— Start of Source document —

Local name servers don’t belong to this hierarchy. It can be any computer that accepts DNS requests and finds out answer by traversing the DNS tree. It does iterated query by asking servers on DNS tree path one by one.

Local server:

  • Set server to be 127.0.0.1 if run BIND
  • Auto-configure via DHCP
  • Set to 8.8.8.8 (Google)

Records

Once (any) name server learns a mapping, it caches the mapping. Cache entries time out (disappear) after some time (TTL).

  • If a record comes from cache, it is called non-authoritative
  • If original DNS server is contacted, the record is authoritative

TLD servers are typically cached in local servers.

Record has the format of (name, value, type ttl).

Types:

  • A: host, IPv4
  • NS: domain, hostname of the authoritative name server for this domain
  • CNAME: host, host it’s aliased to
  • MX: domain, name of SMTP server for this domain

Protocol

Formats of query and reply message are the same. All numbers are in network byte order.

// | width of a line is 4 bytes |
TXID | flags
nQuestions | nAnswers
nAuthority | nAdditional
questions (variable size)
answers (variable size)
authority (variable size)
additional (variable size)
  • Transaction ID (TXID)
    • 16-bit number for each query by client
    • Echoed by server
  • Flags
    • type of request and response status
  • Other 4 fields are counts of 4 sections
  • Question
    • Queries contain only the question section
    • Response packets always repeat the question
  • Authority
    • carries NS records
    • Used during iterative lookups to specify next DNS server to query

Flags has 16 bits:

  • QR(1)
    • 0 for query, 1 for response
  • opcode(4)
    • 0 for standard query
  • AA(1)

— End of Source document —
— Start of Information supplied —

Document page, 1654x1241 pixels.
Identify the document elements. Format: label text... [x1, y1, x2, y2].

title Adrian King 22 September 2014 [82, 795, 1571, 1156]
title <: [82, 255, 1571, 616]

— End of Information supplied —

▶ [Do this]: Carry on the notes on DNS from the point where they stop.

▶ [Result for this task]:
    • authoritative answer
  • TC(1), truncated response
  • RD(1), recursion desired
  • RA(1), recursion available
  • reserved(3)
  • result(4)
    • 0, success
    • 1, format error
    • 2, server failure
    • 3, no DNS name

For query packet:

  • set RD = 1, all other fields 0
  • nQuestions = 1

To query DNS reversely for hostname, construct the query as:

  • Question: reverse IP address and append a suffix
    • example: 128.194.135.65 to 65.135.194.128.in-addr.arpa
    • IPv6: ip6.arpa
  • Type: PTR

The question has the format of

str1_size + str1 + ... + strn_size + strn + 0 + query_type + query_class
// size is 1 byte
// query_type and class are 2 bytes

Packet parsing

Answers start with the name of the record, followed by a fixed DNS reply header, then the answer. 0x0 denotes the end of a string.

Answers can be compressed. The read cursor needs to jump to a position in this packet. Denote by 2 upper bits 11 at size field, next 14 bits are jump offset.

// uncompressed
0x3 "www" 0x6 "google" ox3 "com 0x0 <DNSanswerHdr> <ANSWER>
//compressed
0xC0 0x0C <DNSanswerHdr> <ANSWER>

For type A, the answer is a 4-byte IP.

Caveats to be handled:

  • Jump outside of the packet
  • Infinite jump
    • Detects it if jumping more times than the number of chars in packet.

Vulnerabilities

IP spoofing

IP spoofing is packets with fake source IP.

  • For spoofing to work, ISP network of attacker must allow such packets to depart
  • TCP spoofing is hard; UDP easy

Amplification attacks is that Hacker transmits small packets to intermediate hosts, which
then generate more traffic towards the victim. It is a kind of DDoS (Distributed Denial of Service) attacks.

DNS can be used for amplification. 65 bytes (40 for header and 15 for question) to 512 bytes (max over UDP).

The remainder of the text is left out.